Die beiden Paare, die auf der Terrasse sitzen, haben sich für Frühlingsrollen als Vorspeise entschieden. Nguyen frittiert sie in kochend heißem Fett. „Wir machen alles frisch. Es gibt hier keine Konserven“, erklärt die Chefin, die immer wieder zwischen Gastraum und Theke pendelt, obwohl dort zwei Mitarbeiterinnen für den Service zuständig sind. Aber die Wirtin legt Wert auf den Kontakt zu ihren Gästen. Mittags kommen viele aus Büros und Werkstätten im Bezirk und natürlich ist die Gaststätte ein Anlaufpunkt für die Spaziergänger im Ramsbachtal. Zur Frühlingsrolle stellt Nguyen ein Schälchen mit einem selbst gemixten Dip aus Fischsauce auf die weiße quadratische Porzellanplatte, obenauf liegen Korianderblättchen – wie die anderen frischen Gewürze sind auch sie aus dem Kräutergarten der Wirtin. Dazu werden den Gästen Stäbchen gereicht. „Wer damit nicht essen kann, bekommt auch normales Besteck“, beschwichtigt der französische Kollege.

Auch die Amerikaner, die an der unweit vom Restaurant entfernten Universität Hohenheim tätig sind, ordern vietnamesisch. „Bo xao sa ot“ steht auf dem Kassenbon und Nguyen holt dafür den Wok aus dem Schrank. Auch für dieses Gericht benötigt er Rindfleisch. Das bezieht Bich Lien Pham ausschließlich aus Argentinien. „Ich verwende kein billiges Fleisch aus dem Supermarkt“, betont sie. Die Gasflamme schlägt hoch, als die Fleischstreifen scharf angebraten werden und der Koch konzentriert und wegen der Hitze die Augen zusammenkneift.

Wie schneeweiße Linguine

Asiatische Küche braucht viel Vorbereitungszeit, die Gerichte jedoch sind rasch zubereitet. So auch Bo xao sa ot, das gleich viermal über den Tresen geht: Unten in den tiefen Teller kommt – nicht zu fein – geschnittener Eisbergsalat, darauf Karotten und Kräuter aus dem Garten hinter dem Haus, dann das Fleisch und Sojasprossen. Die Reisnudeln, die wie schneeweiße Linguine aussehen, werden in einem Spitzsieb nur ganz kurz ins heiße Wasser getaucht – schon sind sie fertig. Nguyen drapiert sie seitlich am Teller.

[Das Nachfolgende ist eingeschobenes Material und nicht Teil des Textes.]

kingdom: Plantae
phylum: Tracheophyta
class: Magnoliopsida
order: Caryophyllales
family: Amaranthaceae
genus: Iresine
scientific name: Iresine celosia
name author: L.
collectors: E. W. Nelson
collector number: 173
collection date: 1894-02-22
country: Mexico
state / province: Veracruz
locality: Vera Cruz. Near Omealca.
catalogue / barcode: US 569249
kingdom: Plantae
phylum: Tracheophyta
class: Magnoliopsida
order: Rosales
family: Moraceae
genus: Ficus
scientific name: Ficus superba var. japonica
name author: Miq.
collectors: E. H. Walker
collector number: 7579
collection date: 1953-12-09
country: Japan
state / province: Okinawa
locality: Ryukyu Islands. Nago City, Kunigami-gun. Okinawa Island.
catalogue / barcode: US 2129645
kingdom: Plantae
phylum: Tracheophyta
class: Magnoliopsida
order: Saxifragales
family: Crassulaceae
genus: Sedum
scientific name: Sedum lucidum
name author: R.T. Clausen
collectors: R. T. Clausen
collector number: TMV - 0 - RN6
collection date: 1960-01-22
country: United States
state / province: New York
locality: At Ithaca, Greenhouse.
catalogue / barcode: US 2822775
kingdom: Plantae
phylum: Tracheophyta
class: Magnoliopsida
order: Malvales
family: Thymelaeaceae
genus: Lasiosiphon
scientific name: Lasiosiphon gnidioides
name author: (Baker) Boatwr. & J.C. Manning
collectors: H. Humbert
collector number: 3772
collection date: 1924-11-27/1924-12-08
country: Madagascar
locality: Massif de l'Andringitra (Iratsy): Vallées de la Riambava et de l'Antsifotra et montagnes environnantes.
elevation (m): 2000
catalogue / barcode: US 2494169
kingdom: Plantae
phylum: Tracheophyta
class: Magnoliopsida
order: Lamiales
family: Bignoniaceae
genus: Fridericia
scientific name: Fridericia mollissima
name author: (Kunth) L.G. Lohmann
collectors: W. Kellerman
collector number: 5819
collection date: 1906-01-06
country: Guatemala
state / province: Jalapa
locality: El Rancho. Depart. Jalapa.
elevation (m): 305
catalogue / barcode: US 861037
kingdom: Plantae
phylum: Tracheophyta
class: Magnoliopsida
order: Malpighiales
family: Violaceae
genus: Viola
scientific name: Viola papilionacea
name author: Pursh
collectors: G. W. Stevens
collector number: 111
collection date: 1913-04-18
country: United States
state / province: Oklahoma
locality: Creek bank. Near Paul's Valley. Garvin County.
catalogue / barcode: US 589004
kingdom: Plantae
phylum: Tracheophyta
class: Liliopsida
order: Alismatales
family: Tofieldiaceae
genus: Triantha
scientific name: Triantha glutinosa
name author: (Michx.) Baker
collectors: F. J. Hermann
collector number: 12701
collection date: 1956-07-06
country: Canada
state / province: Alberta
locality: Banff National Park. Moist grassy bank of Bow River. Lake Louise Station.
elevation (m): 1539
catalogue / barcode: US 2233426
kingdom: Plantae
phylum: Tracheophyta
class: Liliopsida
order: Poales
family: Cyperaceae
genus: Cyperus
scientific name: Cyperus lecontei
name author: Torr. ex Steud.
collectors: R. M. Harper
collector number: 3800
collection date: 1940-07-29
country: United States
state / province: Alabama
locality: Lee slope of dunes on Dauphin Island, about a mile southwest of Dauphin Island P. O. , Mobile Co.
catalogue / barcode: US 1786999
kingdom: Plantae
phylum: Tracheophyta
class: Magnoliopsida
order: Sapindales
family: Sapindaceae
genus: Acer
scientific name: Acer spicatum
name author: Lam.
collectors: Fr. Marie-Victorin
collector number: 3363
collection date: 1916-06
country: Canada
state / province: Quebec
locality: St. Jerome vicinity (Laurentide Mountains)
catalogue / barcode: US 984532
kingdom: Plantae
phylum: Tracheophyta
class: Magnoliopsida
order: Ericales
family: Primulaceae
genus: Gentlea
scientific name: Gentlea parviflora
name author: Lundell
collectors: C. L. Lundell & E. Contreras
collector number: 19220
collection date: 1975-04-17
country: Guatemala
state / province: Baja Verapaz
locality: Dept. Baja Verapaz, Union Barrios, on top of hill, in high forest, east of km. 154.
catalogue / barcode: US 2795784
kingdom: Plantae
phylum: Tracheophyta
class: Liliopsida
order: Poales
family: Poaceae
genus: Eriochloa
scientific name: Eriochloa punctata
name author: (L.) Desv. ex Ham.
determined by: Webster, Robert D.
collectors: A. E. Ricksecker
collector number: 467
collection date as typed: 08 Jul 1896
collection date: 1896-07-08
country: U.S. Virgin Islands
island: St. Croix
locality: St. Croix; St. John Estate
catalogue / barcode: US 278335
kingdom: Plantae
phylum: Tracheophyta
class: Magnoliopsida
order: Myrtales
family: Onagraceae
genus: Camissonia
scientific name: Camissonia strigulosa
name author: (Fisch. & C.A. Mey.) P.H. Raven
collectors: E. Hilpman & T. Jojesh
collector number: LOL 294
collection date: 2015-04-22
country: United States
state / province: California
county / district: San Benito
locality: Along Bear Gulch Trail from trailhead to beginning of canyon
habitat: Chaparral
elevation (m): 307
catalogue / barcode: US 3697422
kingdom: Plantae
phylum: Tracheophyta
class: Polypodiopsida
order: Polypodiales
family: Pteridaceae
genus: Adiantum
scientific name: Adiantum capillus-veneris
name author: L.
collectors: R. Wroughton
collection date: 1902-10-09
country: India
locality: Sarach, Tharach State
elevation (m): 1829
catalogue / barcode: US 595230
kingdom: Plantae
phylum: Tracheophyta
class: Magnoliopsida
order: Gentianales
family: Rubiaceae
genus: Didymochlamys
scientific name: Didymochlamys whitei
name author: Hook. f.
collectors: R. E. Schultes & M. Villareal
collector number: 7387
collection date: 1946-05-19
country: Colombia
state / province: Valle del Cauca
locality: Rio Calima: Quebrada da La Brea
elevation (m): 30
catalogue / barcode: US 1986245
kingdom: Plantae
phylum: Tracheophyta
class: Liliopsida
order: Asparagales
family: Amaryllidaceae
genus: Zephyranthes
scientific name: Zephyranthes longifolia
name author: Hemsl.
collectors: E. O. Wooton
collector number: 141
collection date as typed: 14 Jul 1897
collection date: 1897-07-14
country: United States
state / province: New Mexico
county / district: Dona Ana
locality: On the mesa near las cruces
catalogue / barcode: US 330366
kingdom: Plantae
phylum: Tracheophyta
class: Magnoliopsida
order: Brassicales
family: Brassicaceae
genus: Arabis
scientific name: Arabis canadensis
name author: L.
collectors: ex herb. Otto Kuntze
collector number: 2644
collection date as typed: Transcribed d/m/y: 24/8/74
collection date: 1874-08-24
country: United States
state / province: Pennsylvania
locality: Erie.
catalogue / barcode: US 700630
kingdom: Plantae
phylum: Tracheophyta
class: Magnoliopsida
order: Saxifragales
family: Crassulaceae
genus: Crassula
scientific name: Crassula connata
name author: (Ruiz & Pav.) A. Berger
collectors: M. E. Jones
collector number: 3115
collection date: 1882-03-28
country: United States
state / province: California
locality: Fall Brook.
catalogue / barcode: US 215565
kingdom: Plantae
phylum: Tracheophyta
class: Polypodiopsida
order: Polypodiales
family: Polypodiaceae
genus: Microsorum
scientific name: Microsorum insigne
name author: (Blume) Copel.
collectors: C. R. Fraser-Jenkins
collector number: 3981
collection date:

Das Gericht wäre nicht fertig ohne ein Schälchen fein geschnittene Chilischoten. Die gibt es in Vietnam immer extra, zum selbst Dosieren. „Auch bei uns wollen es nicht alle Leute so scharf“, sagt Bich Lien Pham. Demnächst werden auch Vegetarier bei ihr fündig, denn sie wird jetzt auch fleischlose vietnamesische Gerichte anbieten. Zum Abschluss rundet für Vegetarier wie andere ein Nep Moi, ein Reisschnaps, die kulinarische Fernreise ab.